- The move away from fossil fuels and the diversification of the primary energy sources used are imperative both in terms of mitigating global warming and ensuring the political independence of the Western world. For the industries of agriculture and forestry, it is possible to secure the basic energy supply through their own yield. The use of vegetable oil is a possibility to satisfy the energy requirements for agricultural machines both autonomously and sustainably. Up to now, rapeseed has been the most important plant for oil production in Western Europe. In the EU, rapeseed oil is currently credited with up to 60% fossil CO2 savings compared to conventional diesel fuel. As a result, since 2018, rapeseed oil is no longer considered as biofuel in the EU. However, if cultivation and processing are completely based on renewable energy sources, up to 90% of fossil CO2 emissions can be saved in the future. This also applies to rapeseed oil, which is a by-product of animal feed production. In addition, pure rapeseed oil is chemically unchanged and thus biodegradable, which makes it particularly attractive for use in environmentally sensitive areas.

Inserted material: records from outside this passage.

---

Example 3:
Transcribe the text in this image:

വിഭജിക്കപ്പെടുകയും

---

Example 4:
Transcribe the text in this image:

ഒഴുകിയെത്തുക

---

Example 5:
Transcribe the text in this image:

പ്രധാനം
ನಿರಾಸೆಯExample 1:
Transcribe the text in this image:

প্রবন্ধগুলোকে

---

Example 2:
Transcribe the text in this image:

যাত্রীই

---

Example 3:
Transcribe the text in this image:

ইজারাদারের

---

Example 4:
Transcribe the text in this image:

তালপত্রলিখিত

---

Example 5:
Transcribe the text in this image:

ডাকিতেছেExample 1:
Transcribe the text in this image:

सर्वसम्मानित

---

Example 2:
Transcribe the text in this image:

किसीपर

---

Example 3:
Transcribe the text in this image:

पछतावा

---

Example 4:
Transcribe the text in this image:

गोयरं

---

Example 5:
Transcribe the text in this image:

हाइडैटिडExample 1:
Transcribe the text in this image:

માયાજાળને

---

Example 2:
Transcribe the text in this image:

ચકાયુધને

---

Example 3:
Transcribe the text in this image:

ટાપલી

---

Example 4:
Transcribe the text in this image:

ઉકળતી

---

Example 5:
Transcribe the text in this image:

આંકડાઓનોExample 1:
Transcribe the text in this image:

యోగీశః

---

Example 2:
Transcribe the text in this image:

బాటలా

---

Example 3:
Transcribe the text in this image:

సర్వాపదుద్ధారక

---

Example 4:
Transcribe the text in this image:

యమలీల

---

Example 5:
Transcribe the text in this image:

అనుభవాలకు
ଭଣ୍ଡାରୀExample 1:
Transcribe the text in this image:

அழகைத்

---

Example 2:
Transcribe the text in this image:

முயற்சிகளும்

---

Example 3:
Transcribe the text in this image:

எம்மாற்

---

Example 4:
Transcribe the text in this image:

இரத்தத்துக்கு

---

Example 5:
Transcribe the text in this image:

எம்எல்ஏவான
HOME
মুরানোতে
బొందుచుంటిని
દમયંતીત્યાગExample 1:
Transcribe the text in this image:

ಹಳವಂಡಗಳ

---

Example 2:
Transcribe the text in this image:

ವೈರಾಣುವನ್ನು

To increase the attractiveness of rapeseed oil as a fuel for the agricultural industry, a multi-fuel concept for the flexible use of rapeseed oil, diesel fuel and any mixtures of these two fuels would be beneficial, as it minimizes economic risks due to price fluctuations, availability, and taxation. For implementing such a concept, technical adjustments to the propulsion system are necessary. In existing vegetable oil vehicles, cost-intensive additional components are required for diesel particulate filter regeneration. Conventional regeneration via post-injected fuel (which does not participate in combustion) leads to dilution of the engine oil with vegetable oil.
This study elaborates the possibilities of DPF regeneration in vegetable oil operation by internal engine measures without the need for post-injection. This includes strategies for generating exhaust gas temperatures in high-idle operation which are suitable for regeneration. For this purpose, strategies combining throttling and retarded combustion are used. The measures were successfully tested with respect to their effectiveness for DPF regeneration. It could also be proved that no increased engine oil dilution occurs as a result of the regeneration procedure.
For a prospective series application, however, regeneration should also be possible in transient engine operation. For this purpose, the measures developed for high-idle regeneration have been transferred to partial load points to gain insight into their applicability for transient engine operation. In addition, the effect of external EGR on regeneration has been considered. As the previous investigations of high-idle regeneration showed that regeneration is most critical when pure rapeseed oil is used, the studies of regeneration in part-load operation were limited to pure rapeseed oil. The systematic parameter variations carried out during the studies helped to improve the understanding of the system and the mechanisms of regeneration. The results of the investigation show that the exhaust gas temperature can be increased significantly by the measures studied. However, achieving the exhaust temperature required for DPF regeneration remains a challenge for certain operating points.